Use gcc src/token.h -E -D DEBUG
to see the full source code of Token
header generated by the macro. When debug mode is on, this macro will generate extra information to help debugging. Name(tok)
will return the string corresponding to the C++ token name (e.g. “LT” for the token LT).
#ifdef DEBUG
static const char* Name(Value tok) {
ASSERT(0 <= tok && tok < NUM_TOKENS);
return name_[tok];
}
#endif
But we don’t see how precedence is managed yet. Let’s take a look into src/token.cc
.
// token.cc
#include "token.h"
#ifdef DEBUG
#define T(name, string, precedence) #name,
const char* Token::name_[NUM_TOKENS] = {
TOKEN_LIST(T, T, IGNORE_TOKEN)
};
#undef T
#endif
#define T(name, string, precedence) string,
const char* Token::string_[NUM_TOKENS] = {
TOKEN_LIST(T, T, IGNORE_TOKEN)
};
#undef T
#define T(name, string, precedence) precedence,
int8_t Token::precedence_[NUM_TOKENS] = {
TOKEN_LIST(T, T, IGNORE_TOKEN)
};
#undef T
Here we can see the Token::name_
is assigned with token names, and Token::string_
is assigned with actual token string. And Token::name_
only requires more memory if we are in debug mode.
The precedences defined in TOKEN_LIST
will be assigned to Token::precedence_
.
Since token value is a number from 0
to NUM_TOKENS - 1
, we need a way to quickly convert a token string to corresponding value, and vice versa.A Map<string, Token::Value>
can work. But V8 does it the fast way by making Hash
and Lookup
helpers.
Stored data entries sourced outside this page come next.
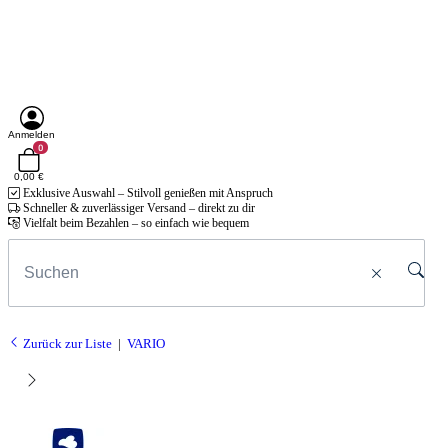
Anmelden
0
0,00 €
Exklusive Auswahl – Stilvoll genießen mit Anspruch
Schneller & zuverlässiger Versand – direkt zu dir
Vielfalt beim Bezahlen – so einfach wie bequem
Zurück zur Liste
VARIO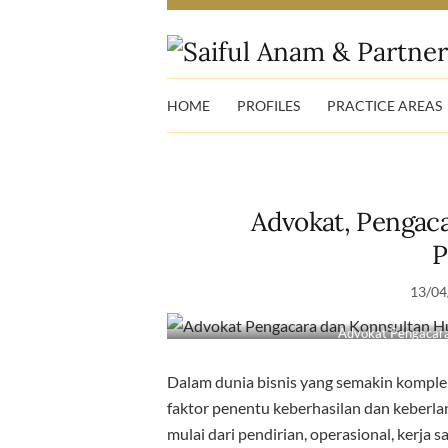
HOME
PROFILES
PRACTICE AREAS
Advokat, Pengac
P
13/04
Advokat Pengacar
Dalam dunia bisnis yang semakin komplek
faktor penentu keberhasilan dan keberla
mulai dari pendirian, operasional, kerja s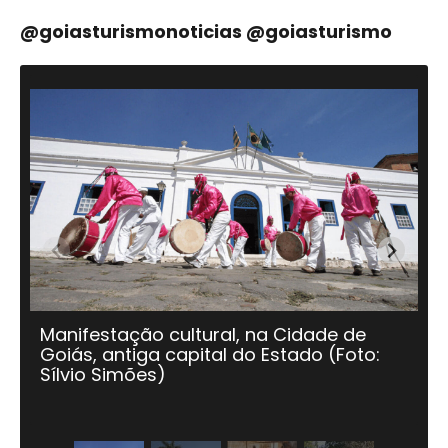
@goiasturismonoticias @goiasturismo
Manifestação cultural, na Cidade de
Ma
Goiás, antiga capital do Estado (Foto:
Go
Sílvio Simões)
Sí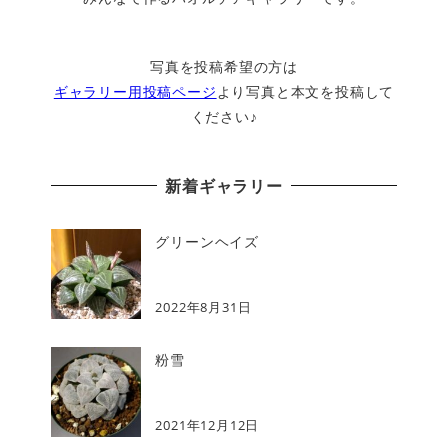
写真を投稿希望の方は
ギャラリー用投稿ページ
より写真と本文を投稿して
ください♪
新着ギャラリー
グリーンヘイズ
2022年8月31日
粉雪
2021年12月12日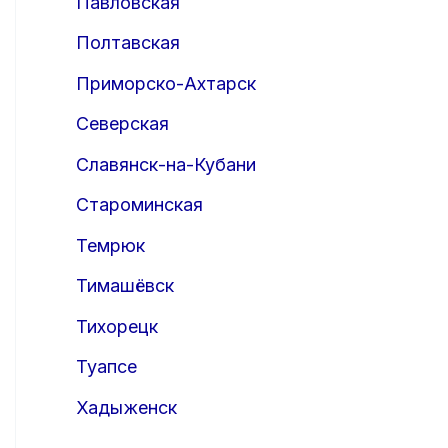
Павловская
Полтавская
Приморско-Ахтарск
Северская
Славянск-на-Кубани
Староминская
Темрюк
Тимашёвск
Тихорецк
Туапсе
Хадыженск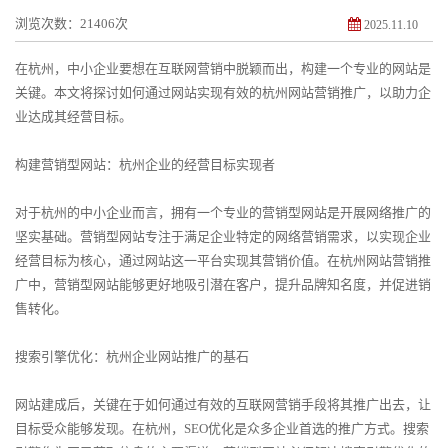
浏览次数：21406次
2025.11.10
在杭州，中小企业要想在互联网营销中脱颖而出，构建一个专业的网站是
关键。本文将探讨如何通过网站实现有效的杭州网站营销推广，以助力企
业达成其经营目标。
构建营销型网站：杭州企业的经营目标实现者
对于杭州的中小企业而言，拥有一个专业的营销型网站是开展网络推广的
坚实基础。营销型网站专注于满足企业特定的网络营销需求，以实现企业
经营目标为核心，通过网站这一平台实现其营销价值。在杭州网站营销推
广中，营销型网站能够更好地吸引潜在客户，提升品牌知名度，并促进销
售转化。
搜索引擎优化：杭州企业网站推广的基石
网站建成后，关键在于如何通过有效的互联网营销手段将其推广出去，让
目标受众能够发现。在杭州，SEO优化是众多企业首选的推广方式。搜索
If a given string does not match any value in hash table, it must be an identifier.
// token.cc
static unsigned int Hash(const char* s) {
const unsigned int L = 5, S = 4, M = 3;
unsigned int h = 0;
for (unsigned int i = 0; s[i] != '\0' && i < L; i++) {
h += (h << S) + s[i];
}
// unsigned int % by a power of 2 (otherwise this will not be a bit mask)
return h * M % N;
}
Token::Value Token::Lookup(const char* str) {
ASSERT(IsInitialized);
Value k = static_cast<Value>(Hashtable[Hash(str)]);
const char* s = string_[k];
ASSERT(s != NULL || k == IDENTIFIER);
if (s == NULL || strcmp(s, str) == 0) {
return k;
}
return IDENTIFIER;
}
Question: If javascripts support more keywords such as async, await, private, static
, how can we maintain logic of Hash
and Lookup
?
Answer: V8 uses gperf
to auto generate a perfect hash table code.
Token
class must be initialized once, checking for collisions, and verify the result again.